Information and misinformation about headphones can be found at many places online. The Head-Fi forum is a great resource for both. Many computer and consumer-electronics websites publish headphone reviews, but these are usually a little lacking in discernment when it comes to sound quality. There are many other places where you can read opinions, but detailed reviews are few and far between.
Currently, we focus on midpriced and high-end headphone models whose designers, we hope, have prioritized sound quality over bling. We also look at headphone amplifiers from established companies. It’s not that we don’t believe that garage tinkerers can’t come up with astounding products, but our experience has shown us that there might be significant variations in sound quality from sample to sample from such companies, which makes a review of little value.
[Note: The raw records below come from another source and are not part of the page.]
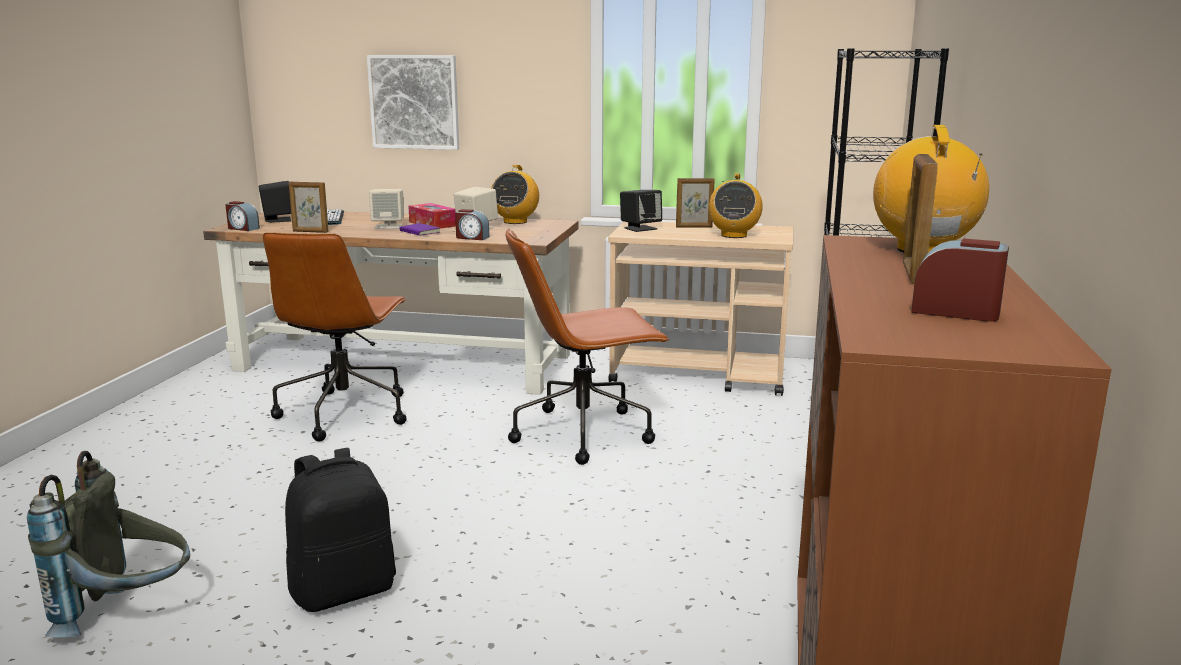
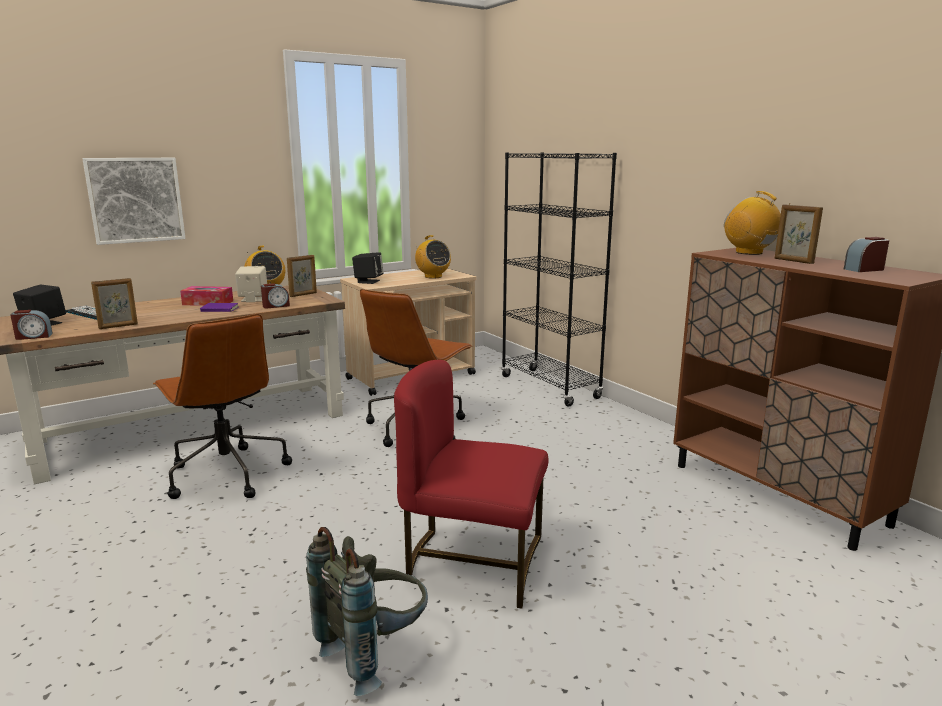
camera: 45 degrees left, 0 degrees up
black backpack [285,448,396,612] -> red chair [394,360,548,609]
beige speaker [369,189,404,229] -> none
picture frame [676,178,715,228] -> picture frame moved to [287,255,317,297]

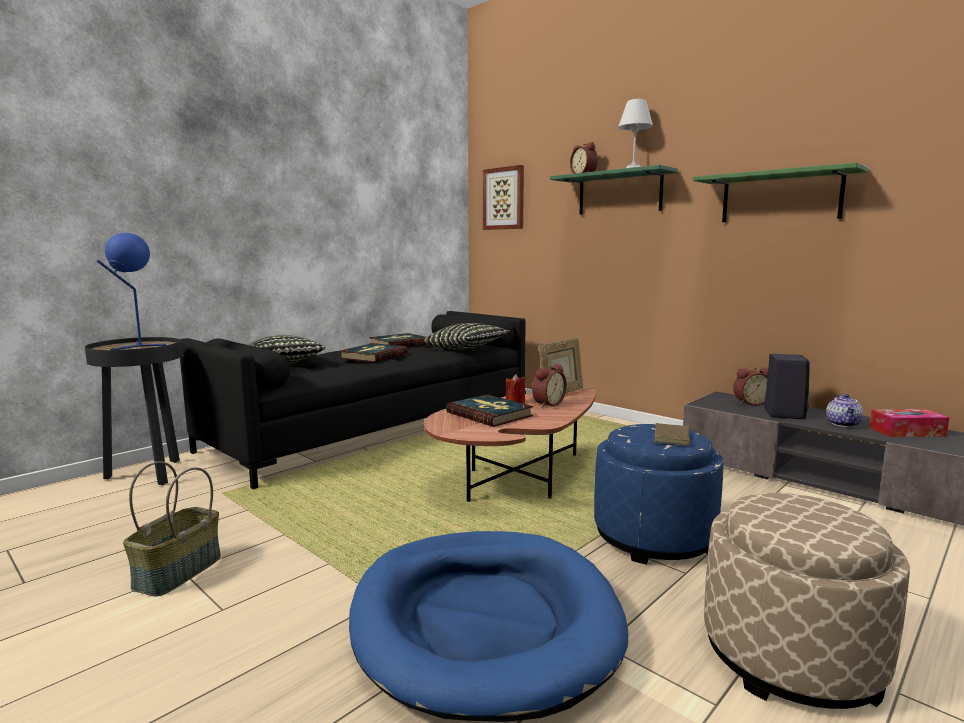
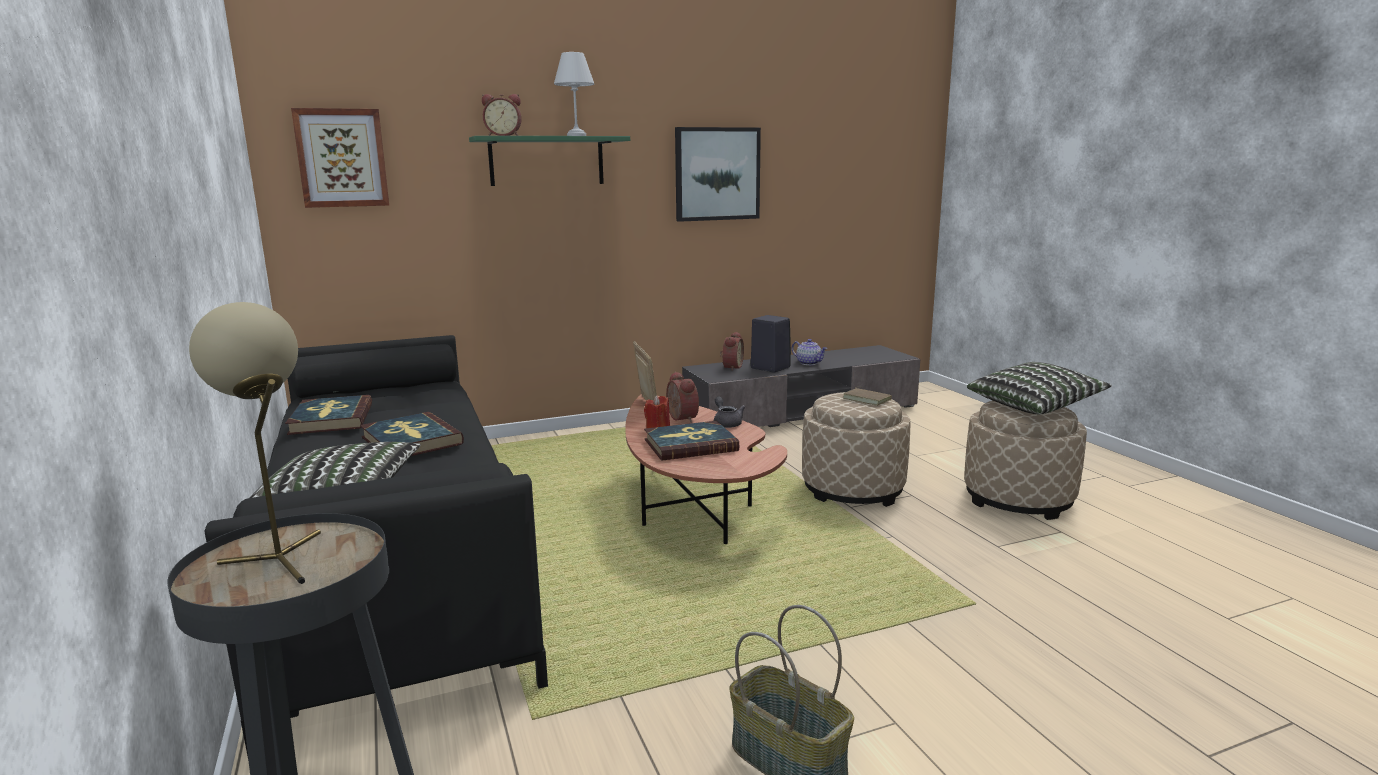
camera: 65 degrees left, 5 degrees up
blue table lamp [96,233,166,350] -> beige table lamp [189,302,321,584]
blue dog bed [349,531,628,722] -> none
pillow [424,323,510,350] -> pillow moved to [967,362,1112,414]
blue ottoman [594,424,724,565] -> beige ottoman [802,392,911,507]
green shelf [693,162,868,222] -> picture [675,127,761,222]
tissue box [869,409,949,437] -> none
none -> grey teapot [714,397,745,428]

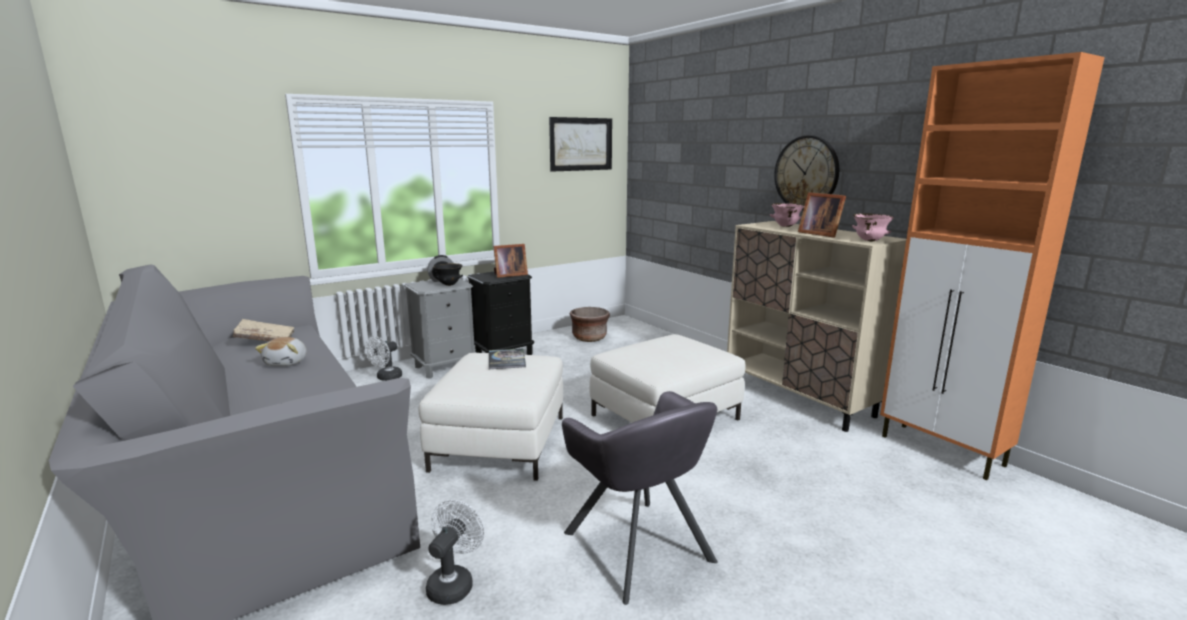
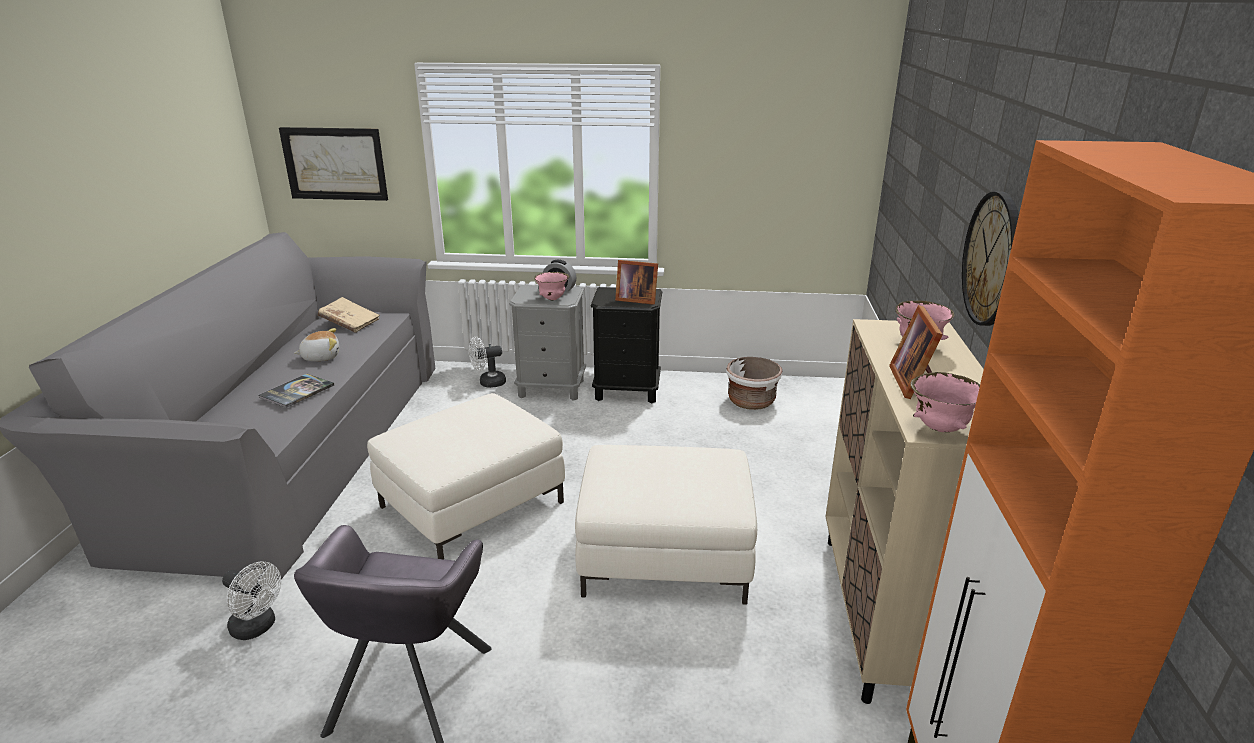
camera: 40 degrees right, 10 degrees up
plush toy [255,337,307,366] -> plush toy turned 150 degrees counterclockwise [294,328,339,361]
white fan [426,500,485,605] -> white fan turned 60 degrees clockwise [222,561,281,640]
black bowl [433,263,463,286] -> pink bowl [534,272,570,300]
book [489,348,526,369] -> book moved to [259,374,334,408]
picture [549,117,612,172] -> picture moved to [279,127,388,201]
brown planter [570,307,610,342] -> white planter [726,357,783,410]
Good-quality headphones can cost anywhere from a couple hundred dollars to thousands, and deserve to be treated as seriously as any other audio component. Look for reviews that try to describe the sound in an objective way, with references to other, similar products, and that give some guidance as to value. If you thought there was great variety in the sounds that various designers try to achieve with their loudspeakers, that’s nothing compared to the variety of sonic flavors you’ll hear from headphones. Researchers and manufacturers don’t even agree on how the frequency response of a pair of headphones should measure.
I’ll be evaluating headphones by the same standards I use in all of my reviews: How does a given pair of headphones compare to flat-measuring loudspeakers? To live music? If you prefer a different contour to your headphone sound, my “flat is accurate” approach should still help steer you toward something you’ll like -- e.g., if I say it has too much bass, you might say, “Right on!”
As always, we value your feedback. Let us know what we’re doing right, what we’re doing wrong, and what we aren’t doing at all, but should be.